Our brand is globally recognized, trusted, envied, admired, celebrated, festooned with countless accolades, and worth more than Scrooge McDuck had in his golden swimming pool. So that’s why we’re arbitrarily changing it to some random crap for inscrutable and head-scratching reasons. We’re now UVR. Is that an acronym? Maybe. Is it a meaningless assemblage of letters? Perhaps. Is it memorable? Searchable? Do we even own the IP? I’m not telling. Doesn’t UVR already mean “ultraviolet radiation”? Won’t that just confuse people? Shut up, nerd.
Here at UVR, we’re all about taking something you somewhat enjoy, or at least at one point might have enjoyed, and ruining it for everyone out of spite, just because we can. The near-infinite amount of mockery you’re subjecting us to won’t deter us. Nothing can deter us. We’re too strong and powerful. We get so many visitors you can’t shift your balance to the other foot without bumping into someone.
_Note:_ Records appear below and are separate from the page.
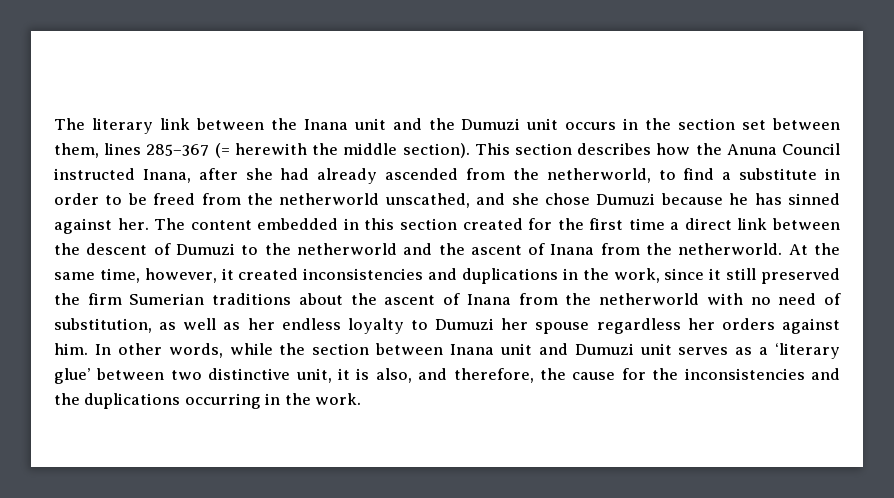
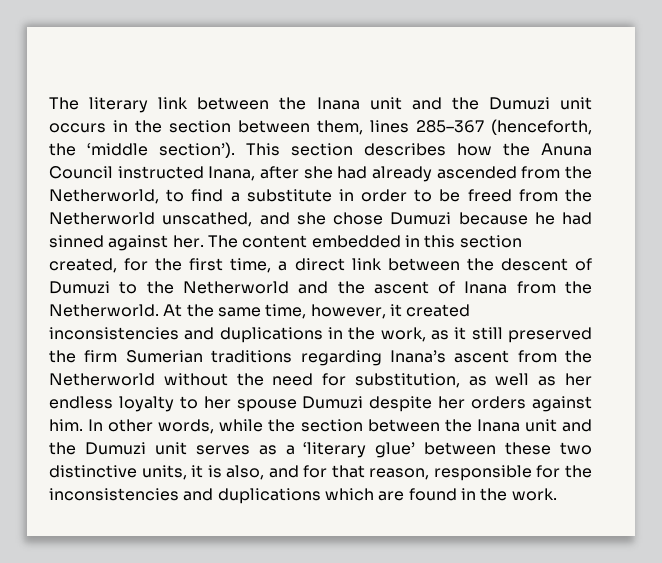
[742,120,767,130] set -> (231, 126) none
[214,143,470,158] (= herewith the middle section). -> [491,119,592,135] [49,142,235,158] (henceforth, the ‘middle section’).
[546,168,651,183] netherworld, -> [49,189,159,204] Netherworld,
[279,193,380,205] netherworld -> [49,212,155,225] Netherworld
[754,193,782,205] has -> [562,212,592,225] had
[462,218,523,230] created -> [49,258,117,273] created,
[628,218,665,230] time -> [230,258,272,273] time,
[296,243,397,255] netherworld -> [182,281,289,294] Netherworld
[678,243,783,255] netherworld. -> [49,304,159,317] Netherworld.
[664,268,705,280] since -> [430,330,449,340] as
[298,293,842,305] about the ascent of Inana from the netherworld with no need of -> [300,350,592,366] [49,373,347,386] regarding Inana’s ascent from the Netherworld without the need for
[435,318,495,330] Dumuzi -> (198, 402) none
[596,318,681,334] regardless -> [302,396,433,412] Dumuzi despite
[450,343,568,355] Inana unit and -> [444,419,592,432] [49,442,76,455] the Inana unit and the
(165, 374) none -> [505,442,552,455] these
[295,368,332,383] unit, -> [141,465,187,480] units,
[453,368,840,383] [54,393,261,409] therefore, the cause for the inconsistencies and the duplications occurring -> [303,465,593,481] [49,488,457,504] for that reason, responsible for the inconsistencies and duplications which are found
We got this on lock.
What, you’re going to go to the Paris Polytechnic College of Louche Day Drinking and the Butter Arts campus gallery where little François drew a still-life of a freaking croissant and a sketch of his cat with laser eyes? I don’t think so. Go ahead and mock us. It just makes us stronger and angrier. You won’t like us when we’re angry. As you see, that’s one of the many synergistic crossovers we can unleash now that we’ve evolved into a twenty-first-century content interactivity pioneer where you can come for ideation, inspiration, soul-crushing despair, incongruent financial services, completely redundant messaging, auto loans, home security, fitness trackers, digital assistants, digital overlords, low-budget shows that don’t pay union-negotiated residuals, and perhaps even paintings, the original analog NFTs for the retro-nostalgia generation, which remains a key demographic for at least the next few fiscal quarters.
We’ll be your one-stop shop for the visual, paravisual, conceptual, reconceptual, and accumulating fat stacks with crypto and AI-generated blockchain pea soup solutions in the metaverse, y’all. We’re a focused brand that knows exactly what we are and exactly what our consumers want, and that’s why we’re proud to step into the future of unbridled contenticity. Sign up today, and we’ll throw in unlimited streaming of Mona Lisa Smile, a Venti Odalisque, and nebulous features we won’t even bother to explain since we don’t have to.
UVR goes beyond the tired museum interface of the past. UVR is the future. UVR is everyone’s future in ways you could never even conceive, and we already assassinated all the time travelers who tried to stop us thirty-five minutes ago.